The records:
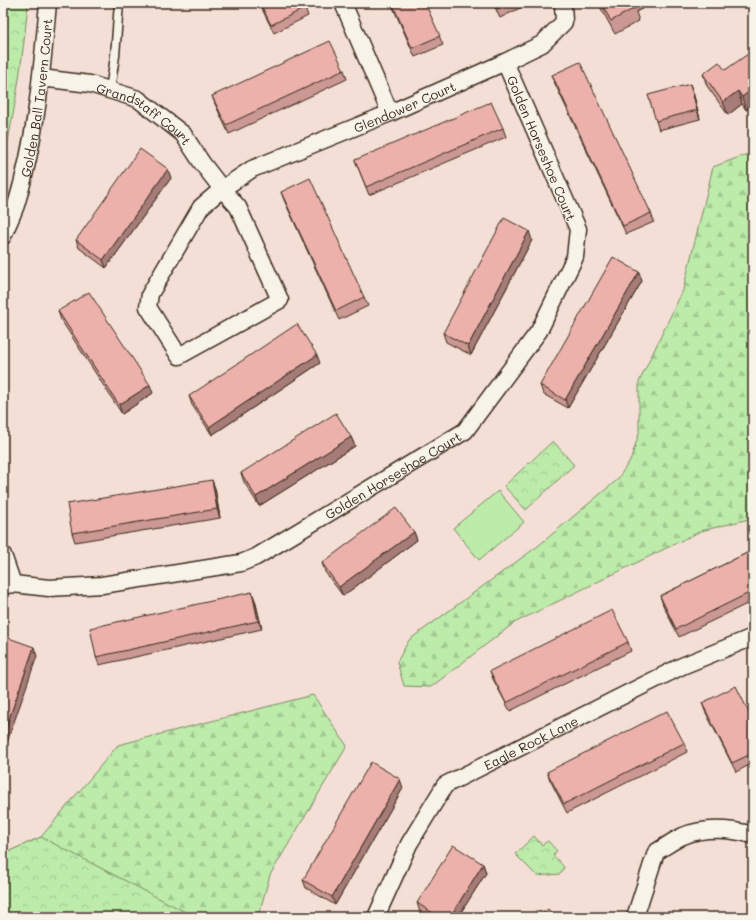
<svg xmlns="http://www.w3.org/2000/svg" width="756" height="920" viewBox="0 0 756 920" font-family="Mali,sans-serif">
	<defs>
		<pattern id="forest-firs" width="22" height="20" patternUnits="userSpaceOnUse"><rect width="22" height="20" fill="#bcebaa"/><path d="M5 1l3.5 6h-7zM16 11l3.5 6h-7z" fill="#a2ca92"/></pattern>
		<pattern id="park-crowns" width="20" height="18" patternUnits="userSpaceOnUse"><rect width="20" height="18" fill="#bcebaa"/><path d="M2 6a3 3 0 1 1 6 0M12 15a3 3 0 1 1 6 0" fill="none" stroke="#a2ca92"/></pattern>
	</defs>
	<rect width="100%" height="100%" fill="#f4dfd6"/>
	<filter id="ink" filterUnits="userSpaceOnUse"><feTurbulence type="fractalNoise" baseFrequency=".025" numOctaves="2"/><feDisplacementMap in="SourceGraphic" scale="8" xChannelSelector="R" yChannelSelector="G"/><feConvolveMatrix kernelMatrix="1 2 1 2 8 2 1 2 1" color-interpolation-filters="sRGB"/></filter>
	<g filter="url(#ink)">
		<g fill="url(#forest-firs)" stroke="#7c8a64">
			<polygon points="753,152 753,518 701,531 514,623 431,687 404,686 397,662 409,640 538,546 617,480 631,459 639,433 639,382 683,290 713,167"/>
			<polygon points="313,695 347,746 270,875 258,917 3,917 3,854 41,837 118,745"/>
		</g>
		<g fill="url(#park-crowns)" stroke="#7c8a64">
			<path d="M3,3H28C23,58 15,111 3,164Z"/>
			<polygon points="553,441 574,465 526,510 504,486"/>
			<polygon points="534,836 542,845 548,841 557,851 553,855 564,867 560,874 537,876 515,854"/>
			<polygon points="41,837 195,917 3,917 3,854"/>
		</g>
		<polygon fill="#bcebaa" stroke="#7c8a64" points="498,491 524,522 479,560 453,528"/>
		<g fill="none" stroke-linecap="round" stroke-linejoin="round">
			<g stroke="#3b2a1e" stroke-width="11">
				<polyline id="service" points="110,90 115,56 119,3"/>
			</g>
			<g stroke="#3b2a1e" stroke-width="19">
				<g id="minor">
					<polyline points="343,3 390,113"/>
					<path id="s1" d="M41,78L90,84L138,99L183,134L202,163L222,189L252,169L390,113L505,62L542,44L564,22L563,3"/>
					<polygon points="222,189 238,207 280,300 179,356 148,307 150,294 201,207"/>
					<path id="s2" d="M3,236C7,226 12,216 16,205C36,140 42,71 48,3"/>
					<polyline points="3,555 13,584"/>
					<path id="s3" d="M3,586L13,584L49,588L102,585L241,563L256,557L465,431L539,331L575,257L578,229L505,62"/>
					<path id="s4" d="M376,917L409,844L445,785L682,666L753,637"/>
					<path d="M635,917L656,852C665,847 674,840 683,836C705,827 730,829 753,835"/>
				</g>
			</g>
			<use href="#service" stroke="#f7f3e8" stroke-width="8"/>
			<use href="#minor" stroke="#f7f3e8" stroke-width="16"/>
		</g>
		<g fill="#cb9893" stroke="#3b2a1e">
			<polygon points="259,3 303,3 308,16 274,33"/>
			<polygon points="391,3 425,3 443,45 415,57"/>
			<polygon points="493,3 527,3 528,4 500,18"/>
			<polygon points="598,3 653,3 636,12 639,21 615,34"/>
			<polygon points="753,61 753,105 746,110 742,104 728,115 707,86 703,74 725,70"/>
			<polygon points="344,70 347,79 229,134 215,104 212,96"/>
			<polygon points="552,75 651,213 654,222 626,234 555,84"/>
			<polygon points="693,92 700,119 659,130 656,121"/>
			<polygon points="503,128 506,137 369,195 355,160"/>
			<polygon points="171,178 106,268 79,248 76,240"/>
			<polygon points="281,192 364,297 368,306 339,320 284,200"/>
			<polygon points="532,240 471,355 446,342 443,333"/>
			<polygon points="642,281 568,408 543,394 540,385"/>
			<polygon points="58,311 153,393 122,414 61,320"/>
			<polygon points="320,363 212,435 192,405 189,396"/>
			<polygon points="351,437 355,446 259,506 244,482 241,473"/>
			<polygon points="215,488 220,518 75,542 72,533"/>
			<polygon points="414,532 417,540 343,596 325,572 322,563"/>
			<polygon points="753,550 753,601 679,637 663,605 660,596"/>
			<polygon points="255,600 262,629 99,665 96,657"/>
			<polygon points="628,642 631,651 510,711 493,679 490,671"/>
			<polygon points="702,703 753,721 753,763 736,772 705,711"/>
			<polygon points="684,743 687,752 567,813 550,780 547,772"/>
			<polygon points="403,788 335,905 306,888 303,880"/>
			<polygon points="483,864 486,873 458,917 428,917 420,912 417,903"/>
		</g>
		<g fill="#a57c78" stroke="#3b2a1e">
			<polygon points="690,84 693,92 700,119 697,110"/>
			<polygon points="753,89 753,105 746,110 742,97"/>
			<polygon points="738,91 742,104 728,115 723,102"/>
			<polygon points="168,169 171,178 106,268 103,260"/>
			<polygon points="529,231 532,240 471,355 468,346"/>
			<polygon points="639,272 642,281 568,408 565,400"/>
			<polygon points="317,355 320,363 212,435 209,427"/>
			<polygon points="150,385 153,393 122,414 119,405"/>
			<polygon points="351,437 355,446 259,506 256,497"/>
			<polygon points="212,480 215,488 220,518 217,509"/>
			<polygon points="414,532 417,540 343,596 339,587"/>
			<polygon points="252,592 255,600 262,629 258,621"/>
			<polygon points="34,647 37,656 3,754 3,736"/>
			<polygon points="400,779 403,788 335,905 332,897"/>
			<polygon points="483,864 486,873 458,917 450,917"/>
		</g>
		<g fill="#ecb1ab" stroke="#3b2a1e">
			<polygon points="260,3 303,3 305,8 271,25"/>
			<polygon points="392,3 425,3 440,36 412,48"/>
			<polygon points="494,3 509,3 497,9"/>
			<polygon points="601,3 632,3 635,8 611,21"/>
			<polygon points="330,41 344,70 226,125 212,96"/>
			<polygon points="748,54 753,61 753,82 751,83 753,86 753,89 742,97 738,91 723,102 703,74 719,62 725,70"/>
			<polygon points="580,62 651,213 623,226 552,75"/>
			<polygon points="690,84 697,110 656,121 648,95"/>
			<polygon points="491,102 503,128 366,187 355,160"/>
			<polygon points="140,149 168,169 103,260 76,240"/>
			<polygon points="310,178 364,297 336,311 281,192"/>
			<polygon points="504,218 529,231 468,346 443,333"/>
			<polygon points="613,257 639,272 565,400 540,385"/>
			<polygon points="89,292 150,385 119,405 58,311"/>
			<polygon points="297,324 317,355 209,427 189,396"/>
			<polygon points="336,413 351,437 256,497 241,473"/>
			<polygon points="212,480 217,509 72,533 67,504"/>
			<polygon points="396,508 414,532 339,587 322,563"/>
			<polygon points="753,550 753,591 676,629 660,596"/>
			<polygon points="252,592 258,621 96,657 90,628"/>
			<polygon points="612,610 628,642 506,703 490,671"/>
			<polygon points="6,637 34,647 3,736 3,646"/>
			<polygon points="736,686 753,721 753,753 732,763 702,703"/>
			<polygon points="667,711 684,743 564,804 547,772"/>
			<polygon points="371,762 400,779 332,897 303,880"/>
			<polygon points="453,845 483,864 450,917 439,917 417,903"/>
			<polygon points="548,909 555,917 538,917"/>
		</g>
	</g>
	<g text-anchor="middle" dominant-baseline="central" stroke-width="3" stroke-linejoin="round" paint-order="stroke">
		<g font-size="13" fill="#3b2a1e" stroke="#f7f3e8">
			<text stroke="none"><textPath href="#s2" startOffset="143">Golden Ball Tavern Court</textPath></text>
			<text stroke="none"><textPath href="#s1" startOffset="425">Glendower Court</textPath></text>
			<text stroke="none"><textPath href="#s1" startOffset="112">Grandstaff Court</textPath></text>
			<text transform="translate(542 148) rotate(67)">Golden Horseshoe Court</text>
			<text stroke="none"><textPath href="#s3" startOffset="416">Golden Horseshoe Court</textPath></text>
			<text stroke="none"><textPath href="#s4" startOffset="245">Eagle Rock Lane</textPath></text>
		</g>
	</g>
	<rect width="756" height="920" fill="none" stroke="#f7f3e8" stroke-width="16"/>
	<rect x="8" y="8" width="740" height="904" fill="none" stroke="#3b2a1e" stroke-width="1.5" filter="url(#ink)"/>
</svg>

What to do: Your task is to copy each line of the material that contains the word "round".

Answer space:
		<g fill="none" stroke-linecap="round" stroke-linejoin="round">
	<g text-anchor="middle" dominant-baseline="central" stroke-width="3" stroke-linejoin="round" paint-order="stroke">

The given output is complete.